In the meanwhile, we train models with caffe-style ResNet in 1x experiments for comparison. We find that pytorch-style ResNet usually converges slower than caffe-style ResNet, thus leading to slightly lower results in 1x schedule, but the final results of 2x schedule is higher.
We report results using both caffe-style (weights converted from here) and pytorch-style (weights from the official model zoo) ResNet backbone, indicated as pytorch-style results / caffe-style results.
Type | Lr schd | Detectron | Detectron.pytorch | mmdetection |
---|---|---|---|---|
RPN | 1x | 57.2 | - | 57.1 / 58.2 |
2x | - | - | 57.6 / - | |
Faster R-CNN | 1x | 36.7 | 37.1 | 36.4 / 36.7 |
2x | 37.9 | - | 37.7 / - | |
Mask R-CNN | 1x | 37.7 & 33.9 | 37.7 & 33.7 | 37.3 & 34.2 / 37.5 & 34.4 |
2x | 38.6 & 34.5 | - | 38.6 & 35.1 / - | |
Fast R-CNN | 1x | 36.4 | - | 35.8 / 36.6 |
2x | 36.8 | - | 37.1 / - | |
Fast R-CNN (w/mask) | 1x | 37.3 & 33.7 | - | 36.8 & 34.1 / 37.3 & 34.5 |
2x | 37.7 & 34.0 | - | 37.9 & 34.8 / - |
The training speed is measure with s/iter. The lower, the better.
Type | Detectron (P1001) | Detectron.pytorch (XP2) | mmdetection3 (V1004 / XP) |
---|---|---|---|
RPN | 0.416 | - | 0.407 / 0.413 |
Faster R-CNN | 0.544 | 1.015 | 0.554 / 0.579 |
Mask R-CNN | 0.889 | 1.435 | 0.690 / 0.732 |
Fast R-CNN | 0.285 | - | 0.375 / 0.398 |
Fast R-CNN (w/mask) | 0.377 | - | 0.504 / 0.574 |
*1. Detectron reports the speed on Facebook's Big Basin servers (P100), on our V100 servers it is slower so we use the official reported values.
*2. Detectron.pytorch does not report the runtime and we encountered some issue to run it on V100, so we report the speed on TITAN XP.
*3. The speed of pytorch-style ResNet is approximately 5% slower than caffe-style, and we report the pytorch-style results here.
*4. We also run the models on a DGX-1 server (P100) and the speed is almost the same as our V100 servers.
The inference speed is measured with fps (img/s) on a single GPU. The higher, the better.
Type | Detectron (P100) | Detectron.pytorch (XP) | mmdetection (V100 / XP) |
---|---|---|---|
RPN | 12.5 | - | 14.5 / 15.4 |
Faster R-CNN | 10.3 | 9.9 / 9.8 | |
Mask R-CNN | 8.5 | 7.7 / 7.4 | |
Fast R-CNN | 12.5 | 14.5 / 14.1 | |
Fast R-CNN (w/mask) | 9.9 | 10.6 / 10.3 |
We perform various tests and there is no doubt that mmdetection is more memory efficient than Detectron, and the main cause is the deep learning framework itself, not our efforts.
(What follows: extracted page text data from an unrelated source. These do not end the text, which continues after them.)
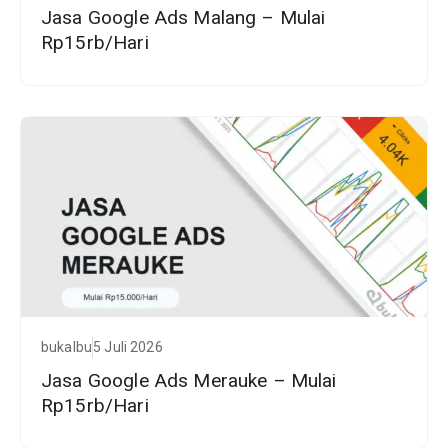
Jasa Google Ads Malang – Mulai
Rp15rb/Hari
bukalbu
5 Juli 2026
Jasa Google Ads Merauke – Mulai
Rp15rb/Hari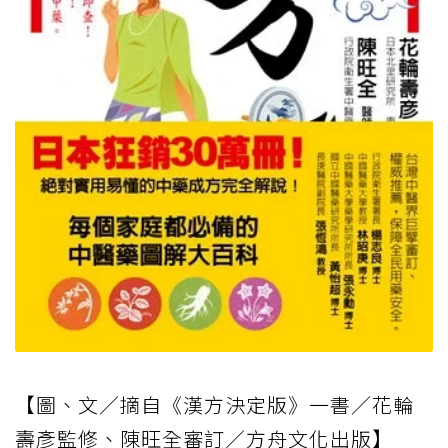
【圖、文／摘自《漢方決定版》一書／花輪
壽彥監修、陳旺全審訂／方舟文化出版】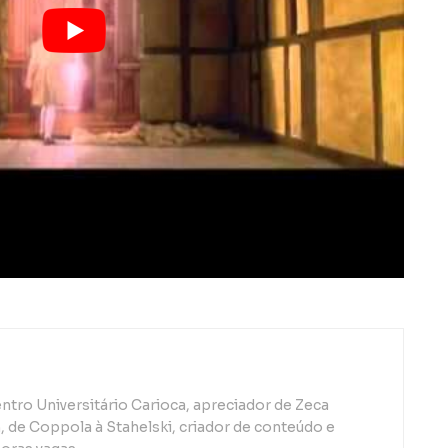
ntro Universitário Carioca, apreciador de Zeca
de Coppola à Stahelski, criador de conteúdo e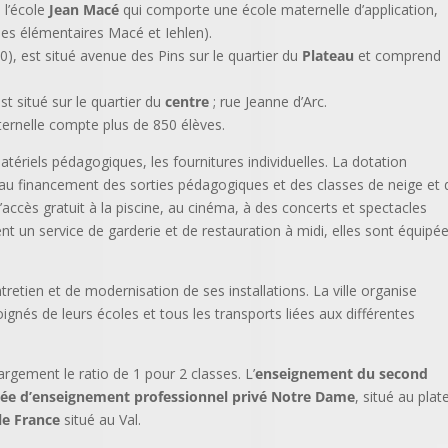
 l’école
Jean Macé
qui comporte une école maternelle d’application,
es élémentaires Macé et Iehlen).
), est situé avenue des Pins sur le quartier du
Plateau
et comprend
.
st situé sur le quartier du
centre
; rue Jeanne d’Arc.
ernelle compte plus de 850 élèves.
ériels pédagogiques, les fournitures individuelles. La dotation
pe au financement des sorties pédagogiques et des classes de neige et 
’accès gratuit à la piscine, au cinéma, à des concerts et spectacles
rent un service de garderie et de restauration à midi, elles sont équipé
retien et de modernisation de ses installations. La ville organise
gnés de leurs écoles et tous les transports liées aux différentes
rgement le ratio de 1 pour 2 classes. L’
enseignement du second
cée d’enseignement professionnel privé Notre Dame
, situé au plat
le France
situé au Val.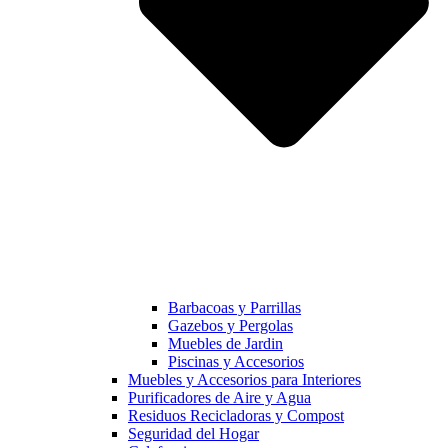
Barbacoas y Parrillas
Gazebos y Pergolas
Muebles de Jardin
Piscinas y Accesorios
Muebles y Accesorios para Interiores
Purificadores de Aire y Agua
Residuos Recicladoras y Compost
Seguridad del Hogar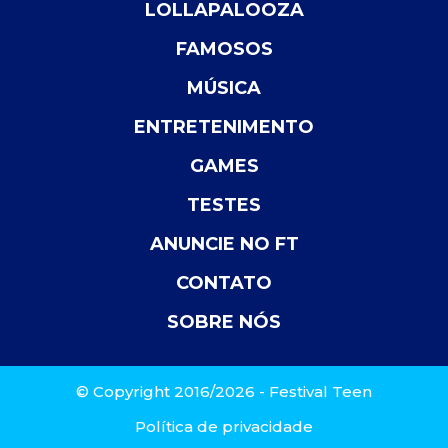
LOLLAPALOOZA
FAMOSOS
MÚSICA
ENTRETENIMENTO
GAMES
TESTES
ANUNCIE NO FT
CONTATO
SOBRE NÓS
© Copyright 2016/2026 - Festival Teen
Política de privacidade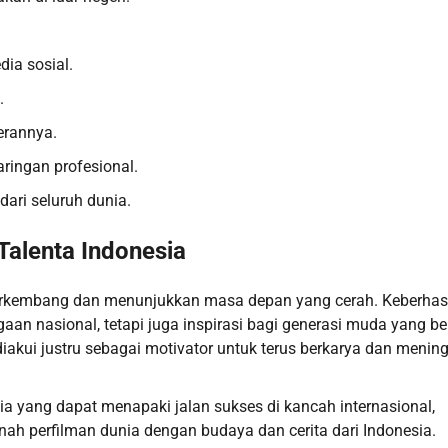
ia sosial.
.
erannya.
ringan profesional.
dari seluruh dunia.
Talenta Indonesia
s berkembang dan menunjukkan masa depan yang cerah. Keberhas
gaan nasional, tetapi juga inspirasi bagi generasi muda yang ber
 diakui justru sebagai motivator untuk terus berkarya dan menin
ia yang dapat menapaki jalan sukses di kancah internasional,
h perfilman dunia dengan budaya dan cerita dari Indonesia.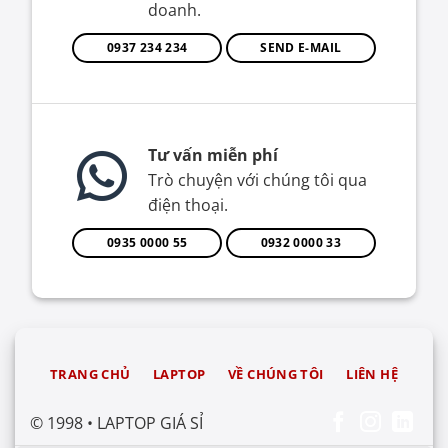
doanh.
0937 234 234
SEND E-MAIL
Tư vấn miễn phí
Trò chuyện với chúng tôi qua
điện thoại.
0935 0000 55
0932 0000 33
TRANG CHỦ
LAPTOP
VỀ CHÚNG TÔI
LIÊN HỆ
© 1998 • LAPTOP GIÁ SỈ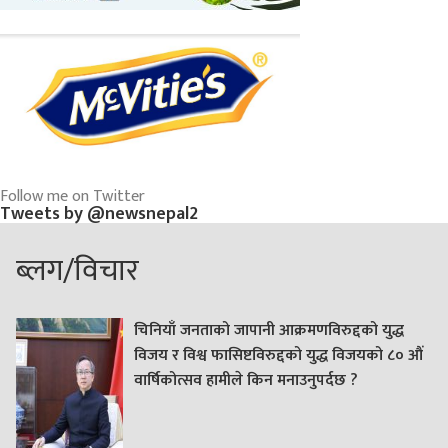
Follow me on Twitter
Tweets by @newsnepal2
ब्लग/विचार
चिनियाँ जनताको जापानी आक्रमणविरुद्दको युद्ध
विजय र विश्व फासिष्टविरुद्दको युद्ध विजयको ८० औं
वार्षिकोत्सव हामीले किन मनाउनुपर्दछ ?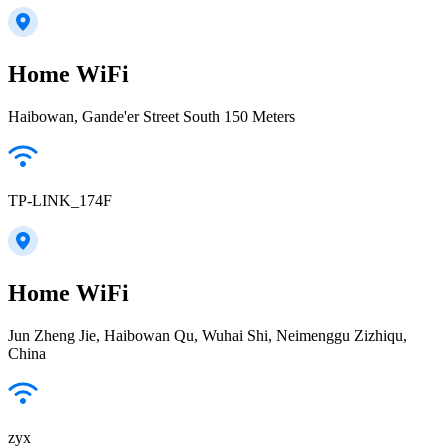
Home WiFi
Haibowan, Gande'er Street South 150 Meters
TP-LINK_174F
Home WiFi
Jun Zheng Jie, Haibowan Qu, Wuhai Shi, Neimenggu Zizhiqu,
China
zyx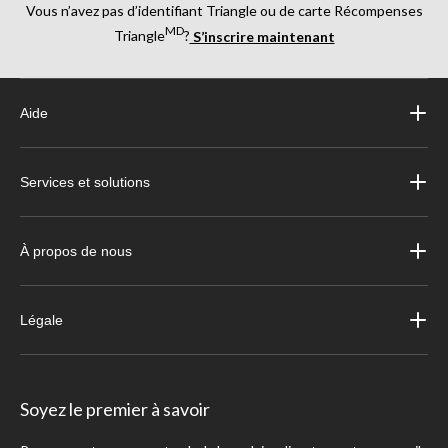
Vous n’avez pas d’identifiant Triangle ou de carte Récompenses
MD
Triangle
?
S’inscrire maintenant
Aide
Services et solutions
À propos de nous
Légale
Soyez le premier à savoir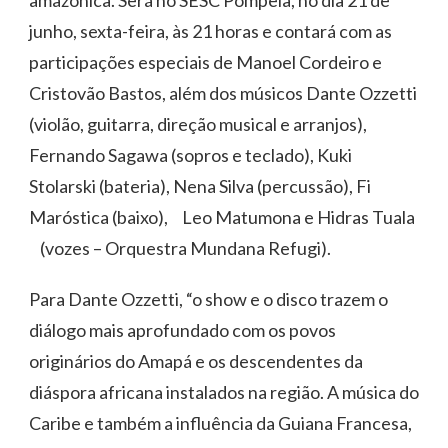
junho, sexta-feira, às 21 horas e contará com as
participações especiais de Manoel Cordeiro e
Cristovão Bastos, além dos músicos Dante Ozzetti
(violão, guitarra, direção musical e arranjos),
Fernando Sagawa (sopros e teclado), Kuki
Stolarski (bateria), Nena Silva (percussão), Fi
Maróstica (baixo), Leo Matumona e Hidras Tuala
(vozes – Orquestra Mundana Refugi).
Para Dante Ozzetti, “o show e o disco trazem o
diálogo mais aprofundado com os povos
originários do Amapá e os descendentes da
diáspora africana instalados na região. A música do
Caribe e também a influência da Guiana Francesa,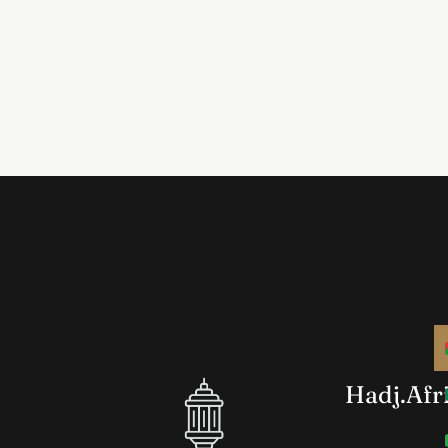
Hadj.Afr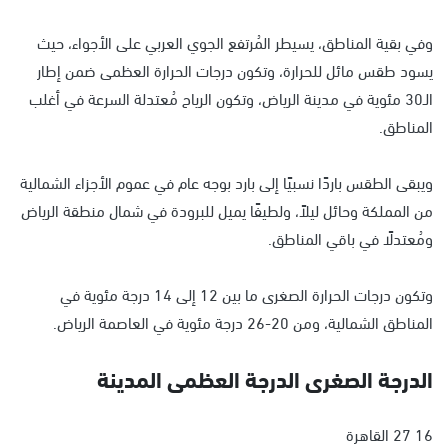
وفي بقية المناطق، يسيطر المُرتفع الجوي العربي على الأجواء، حيث
يسود طقس مائل للحرارة، وتكون درجات الحرارة العظمى ضمن إطار
الـ30 مئوية في مدينة الرياض، وتكون الرياح مُعتدلة السرعة في أغلب
المناطق.
ويبقى الطقس باردًا نسبيًا إلى بارد بوجه عام في عموم الأجزاء الشمالية
من المملكة وحائل ليلاً، ولطيفًا يميل للبرودة في شمال منطقة الرياض
ومُعتدلًا في باقي المناطق.
وتكون درجات الحرارة الصغرى ما بين 12 إلى 14 درجة مئوية في
المناطق الشمالية، ومن 20-26 درجة مئوية في العاصمة الرياض.
الدرجة الصغرى الدرجة العظمى المدينة
16 27 القاهرة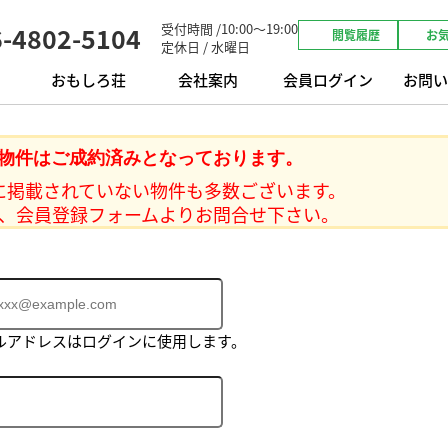
受付時間 /10:00～19:00
6-4802-5104
閲覧履歴
お
定休日 / 水曜日
おもしろ荘
会社案内
会員ログイン
お問い
物件はご成約済みとなっております。
に掲載されていない物件も多数ございます。
、会員登録フォームよりお問合せ下さい。
ルアドレスはログインに使用します。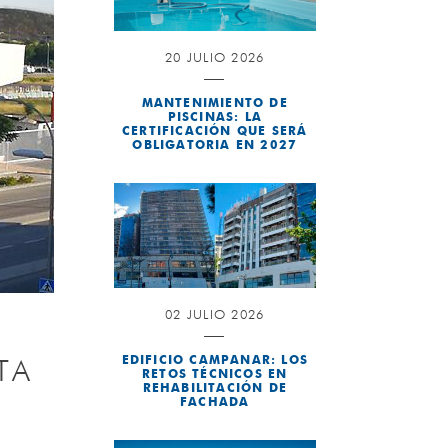
20 JULIO 2026
MANTENIMIENTO DE
PISCINAS: LA
CERTIFICACIÓN QUE SERÁ
OBLIGATORIA EN 2027
02 JULIO 2026
EDIFICIO CAMPANAR: LOS
TA
RETOS TÉCNICOS EN
REHABILITACIÓN DE
FACHADA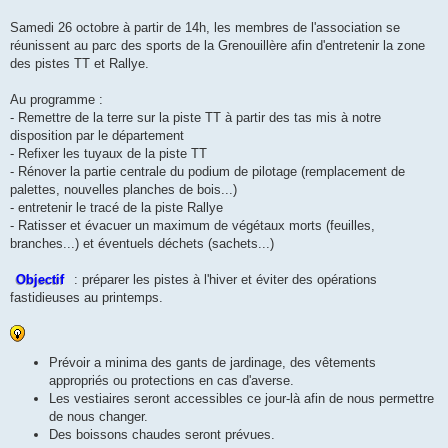
s
a
g
Samedi 26 octobre à partir de 14h, les membres de l'association se
e
réunissent au parc des sports de la Grenouillère afin d'entretenir la zone
des pistes TT et Rallye.
Au programme :
- Remettre de la terre sur la piste TT à partir des tas mis à notre
disposition par le département
- Refixer les tuyaux de la piste TT
- Rénover la partie centrale du podium de pilotage (remplacement de
palettes, nouvelles planches de bois...)
- entretenir le tracé de la piste Rallye
- Ratisser et évacuer un maximum de végétaux morts (feuilles,
branches...) et éventuels déchets (sachets...)
Objectif
: préparer les pistes à l'hiver et éviter des opérations
fastidieuses au printemps.
Prévoir a minima des gants de jardinage, des vêtements
appropriés ou protections en cas d'averse.
Les vestiaires seront accessibles ce jour-là afin de nous permettre
de nous changer.
Des boissons chaudes seront prévues.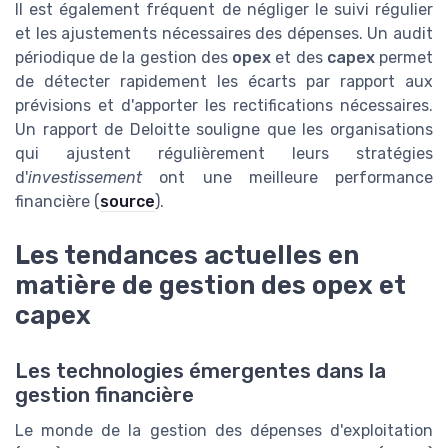
Il est également fréquent de négliger le suivi régulier
et les ajustements nécessaires des dépenses. Un audit
périodique de la gestion des
opex
et des
capex
permet
de détecter rapidement les écarts par rapport aux
prévisions et d'apporter les rectifications nécessaires.
Un rapport de Deloitte souligne que les organisations
qui ajustent régulièrement leurs stratégies
d'
investissement
ont une meilleure performance
financière (
source
).
Les tendances actuelles en
matière de gestion des opex et
capex
Les technologies émergentes dans la
gestion financière
Le monde de la gestion des dépenses d'exploitation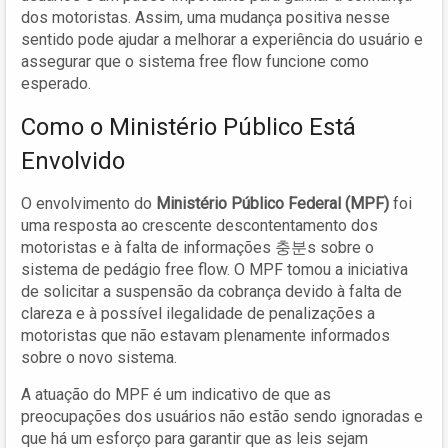
dos motoristas. Assim, uma mudança positiva nesse
sentido pode ajudar a melhorar a experiência do usuário e
assegurar que o sistema free flow funcione como
esperado.
Como o Ministério Público Está
Envolvido
O envolvimento do
Ministério Público Federal (MPF)
foi
uma resposta ao crescente descontentamento dos
motoristas e à falta de informações 충분s sobre o
sistema de pedágio free flow. O MPF tomou a iniciativa
de solicitar a suspensão da cobrança devido à falta de
clareza e à possível ilegalidade de penalizações a
motoristas que não estavam plenamente informados
sobre o novo sistema.
A atuação do MPF é um indicativo de que as
preocupações dos usuários não estão sendo ignoradas e
que há um esforço para garantir que as leis sejam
Besides, Caffe2 and PyTorch have different apis to obtain memory usage whose implementation is not exactly the same.
nvidia-smi
shows a larger memory usage for both detectron and mmdetection, e.g.,
we observe a much higher memory usage when we train Mask R-CNN with 2 images per GPU using detectron (10.6G) and mmdetection (9.3G), which is obviously more than actually required.
With mmdetection, we can train R-50 FPN Mask R-CNN with 4 images per GPU (TITAN XP, 12G), which is a promising result.